If a line in the listing below includes the word "стоимости", pick it out.

-------

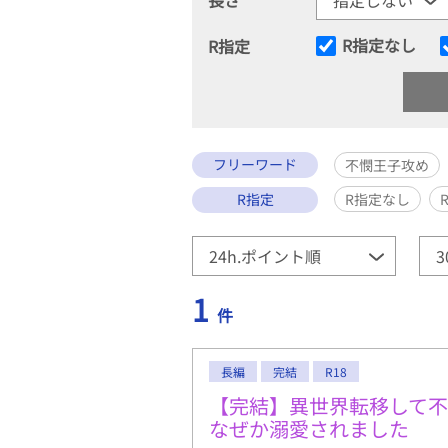
R指定なし
R指定
フリーワード
不憫王子攻め
R指定
R指定なし
1
件
長編
完結
R18
【完結】異世界転移して
なぜか溺愛されました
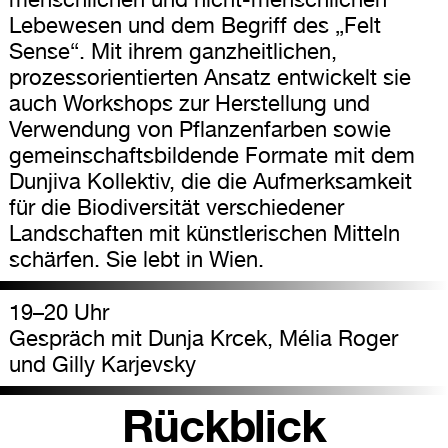
Lebewesen und dem Begriff des „Felt
Sense“. Mit ihrem ganzheitlichen,
prozessorientierten Ansatz entwickelt sie
auch Workshops zur Herstellung und
Verwendung von Pflanzenfarben sowie
gemeinschaftsbildende Formate mit dem
Dunjiva Kollektiv, die die Aufmerksamkeit
für die Biodiversität verschiedener
Landschaften mit künstlerischen Mitteln
schärfen. Sie lebt in Wien.
19–20 Uhr
Gespräch mit Dunja Krcek, Mélia Roger
und Gilly Karjevsky
Rückblick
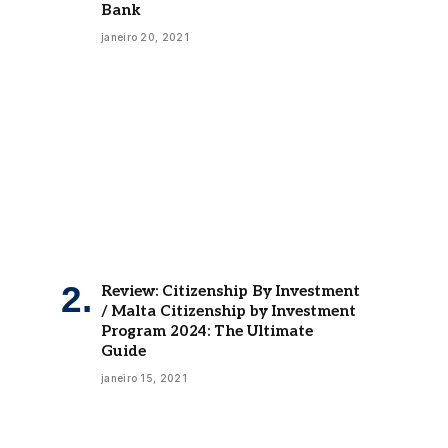
Bank
janeiro 20, 2021
Review: Citizenship By Investment
/ Malta Citizenship by Investment
Program 2024: The Ultimate
Guide
janeiro 15, 2021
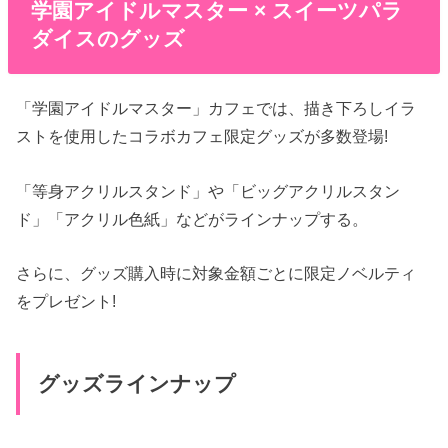
学園アイドルマスター × スイーツパラ
ダイスのグッズ
「学園アイドルマスター」カフェでは、描き下ろしイラ
ストを使用したコラボカフェ限定グッズが多数登場!
「等身アクリルスタンド」や「ビッグアクリルスタン
ド」「アクリル色紙」などがラインナップする。
さらに、グッズ購入時に対象金額ごとに限定ノベルティ
をプレゼント!
グッズラインナップ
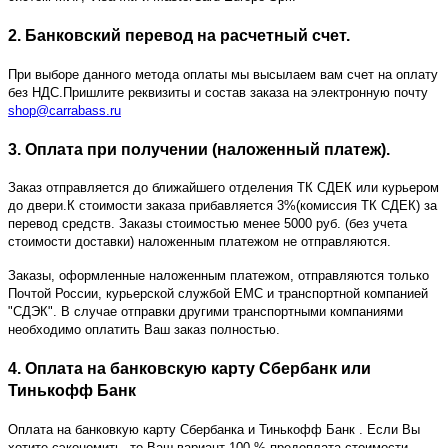
2. Банковский перевод на расчетный счет.
При выборе данного метода оплаты мы высылаем вам счет на оплату
без НДС.Пришлите реквизиты и состав заказа на электронную почту
shop@carrabass.ru
3. Оплата при получении (наложенный платеж).
Заказ отправляется до ближайшего отделения ТК СДЕК или курьером
до двери.К стоимости заказа прибавляется 3%(комиссия ТК СДЕК) за
перевод средств. Заказы стоимостью менее 5000 руб. (без учета
стоимости доставки) наложенным платежом не отправляются.
Заказы, оформленные наложенным платежом, отправляются только
Почтой России, курьерской службой ЕМС и транспортной компанией
"СДЭК". В случае отправки другими транспортными компаниями
необходимо оплатить Ваш заказ полностью.
4. Оплата на банковскую карту Сбербанк или
Тинькофф Банк
Оплата на банковкую карту Сбербанка и Тинькофф Банк
. Если Вы
хотите сэкономить, то Ваш вариант 100 % предоплата стоимости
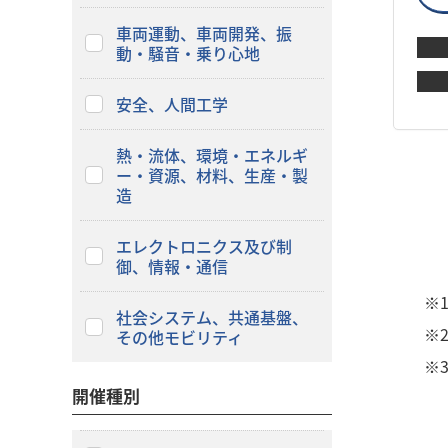
車両運動、車両開発、振
動・騒音・乗り心地
安全、人間工学
熱・流体、環境・エネルギ
ー・資源、材料、生産・製
造
エレクトロニクス及び制
御、情報・通信
※
社会システム、共通基盤、
※
その他モビリティ
※
開催種別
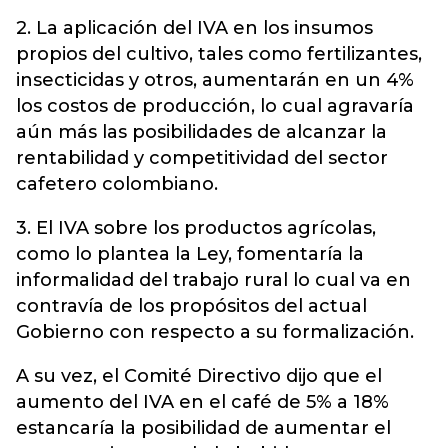
2. La aplicación del IVA en los insumos
propios del cultivo, tales como fertilizantes,
insecticidas y otros, aumentarán en un 4%
los costos de producción, lo cual agravaría
aún más las posibilidades de alcanzar la
rentabilidad y competitividad del sector
cafetero colombiano.
3. El IVA sobre los productos agrícolas,
como lo plantea la Ley, fomentaría la
informalidad del trabajo rural lo cual va en
contravía de los propósitos del actual
Gobierno con respecto a su formalización.
A su vez, el Comité Directivo dijo que el
aumento del IVA en el café de 5% a 18%
estancaría la posibilidad de aumentar el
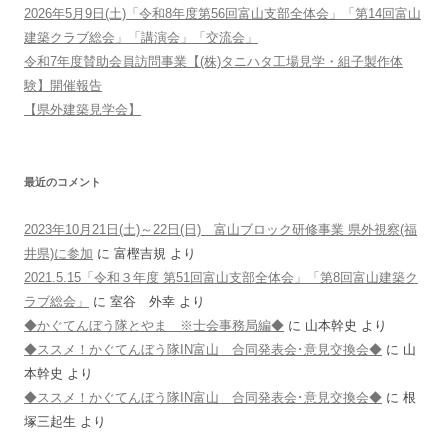
2026年5月9日(土)「令和8年度第56回富山支部全体会」「第14回富山
建築クラブ総会」「講演会」「交流会」
令和7年度賛助会員訪問事業【(株)タニハタ工場見学・組子製作体
験】開催報告
【県外建築見学会】
最近のコメント
2023年10月21日(土)～22日(日) 富山ブロック研修事業 県外視察(福
井県)に参加
に
富樫吉規
より
2021.5.15「令和３年度 第51回富山支部全体会」「第8回富山建築ク
ラブ総会」
に
室谷 外幸
より
◆かぐてんぼう隊とやま ※士会事務局編◆
に
山本幹史
より
◆ススメ！かぐてんぼう隊IN富山 合同発表会･意見交換会◆
に
山
本幹史
より
◆ススメ！かぐてんぼう隊IN富山 合同発表会･意見交換会◆
に
根
塚三起生
より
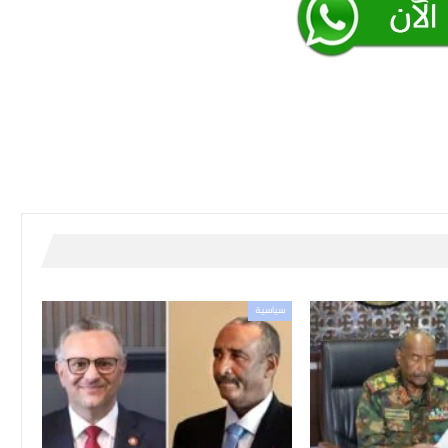
سياسية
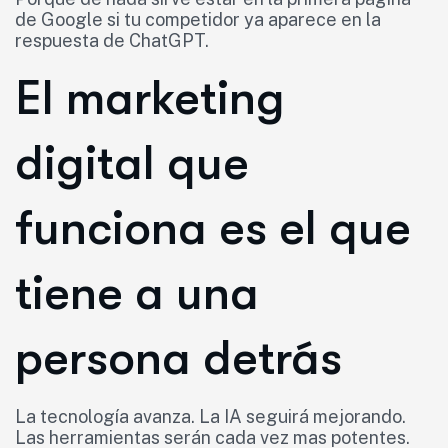
de Google si tu competidor ya aparece en la
respuesta de ChatGPT.
El marketing
digital que
funciona es el que
tiene a una
persona detrás
La tecnología avanza. La IA seguirá mejorando.
Las herramientas serán cada vez mas potentes.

-------

**Solved exercise**
до двери.К стоимости заказа прибавляется 3%(комиссия ТК СДЕК) за
стоимости доставки) наложенным платежом не отправляются.
хотите сэкономить, то Ваш вариант 100 % предоплата стоимости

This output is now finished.